In 2010, I embarked on an Epic Masala Tour of Britain, to showcase the story of the Indian community in Britain and how it contributes to the country through its faith, ethics, food, creativity, culture and education. I filmed as I travelled to catalogue the personal stories of individuals and communities, and created a special You Tube channel for this. You can read about the tour here: http://www.diverseethics.com/masala/about-masala/mblog-6

And watch any of the 80 films on the You Tube channel here: http://www.youtube.com/MasalaTour

Through these stories, you will discover how faith influences and enriches society often in very subtle ways. Another great aspect of faith is festivals. And I have seen mental health being hugely boosted for many people during these experiences. In fact, festivals are like a mental health holiday, and recommended for everyone at least a few times in the year. I write just after the V music festival, and this also attracted thousands of people, but each had to purchase an expensive ticket, and the music brought everyone together. However, faith festivals go deeper and reach wider than this as they are bound by discipline, free to all and encourage people to seek purity and divinity, and avoid drink and drugs.

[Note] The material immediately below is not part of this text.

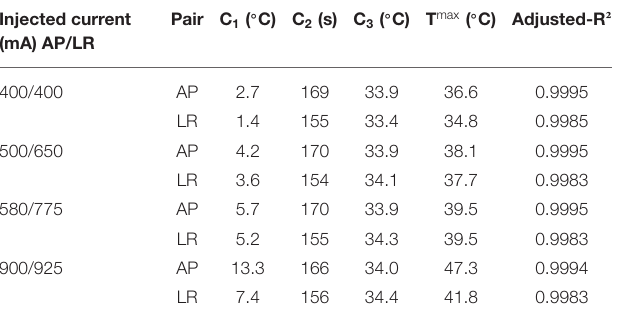
TABLE 4 | Amount of current injected into each pair and each layout to induce a maximum steady-state temperature of 39.5 ◦ C on the scalp, or as close as possible to it, underneath both pairs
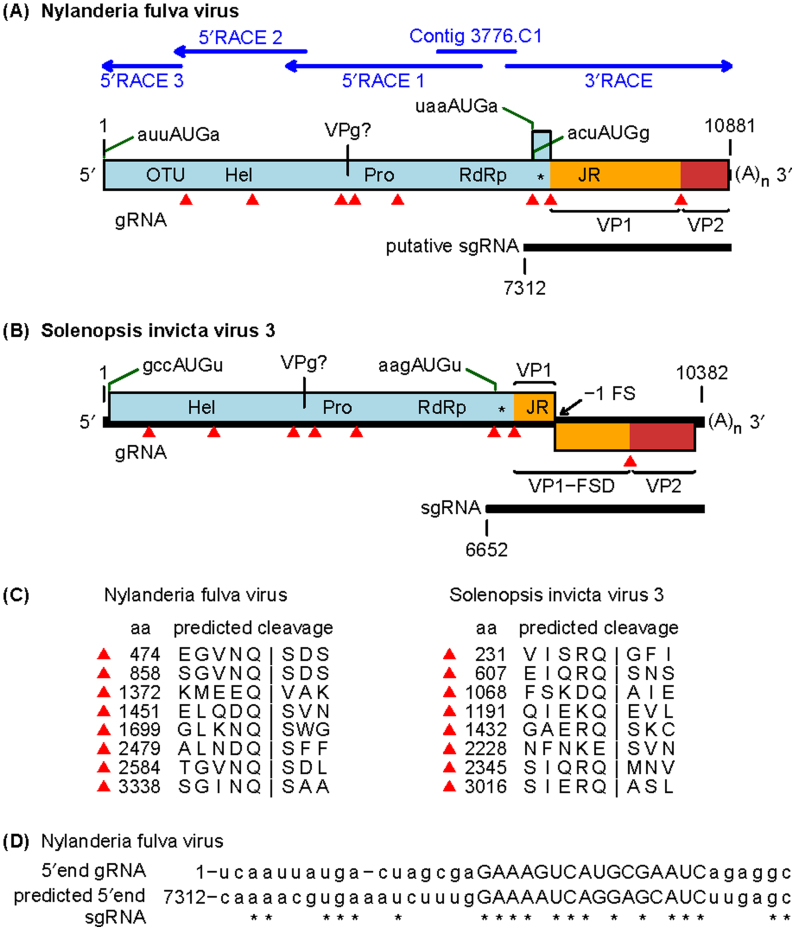
(A) NfV-1 genome organization and method of acquisition. The upper blue arrows represent the cloning strategy for acquiring the NfV-1 genome. Contig 3776.C1 was used as template for initial 5′ and 3′ RACE reactions. Positions of picorna-like helicase (Hel), protease (Pro) and RNA-dependent RNA polymerase (RdRp) protein domains are shown within the polyprotein ORF. Predicted ovarian tumor (OTU), picorna/calici-like jelly-roll fold capsid protein (JR) and dsRNA binding protein (*) domains are also indicated. Potential virus protease cleavage sites are indicated with red triangles. The sequence upstream of Pro is likely to correspond to VPg. A putative sgRNA is indicated. Initiation at the first AUG (poor context) on the sgRNA would lead to translation of a short overlapping ORF while initiation at the second AUG (strong context) would lead to translation of the dsRBP domain and capsid proteins. VP1 (orange) and VP2 (red) are annotated based on analogy with the mapped structural proteins of SINV-3. (B) SINV-3 genome organization and potential cleavage sites. (C) Sequences at the potential cleavage sites in NfV-1 and SINV-3. (D) Comparison of the 5′ terminal sequences of the NfV-1 gRNA and putative sgRNA.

What modern scientists and journalists do not understand is the huge variety and depth of faith, and its long history, tradition and creative heritage. The UK government must publicly recognise the huge contribution of faith communities and educate policy makers and health practitioners to work with these communities to provide support and encouragement. Economists and social scientists need to measure the economic impact of faith communities and the huge benefits they generate for health and wellbeing.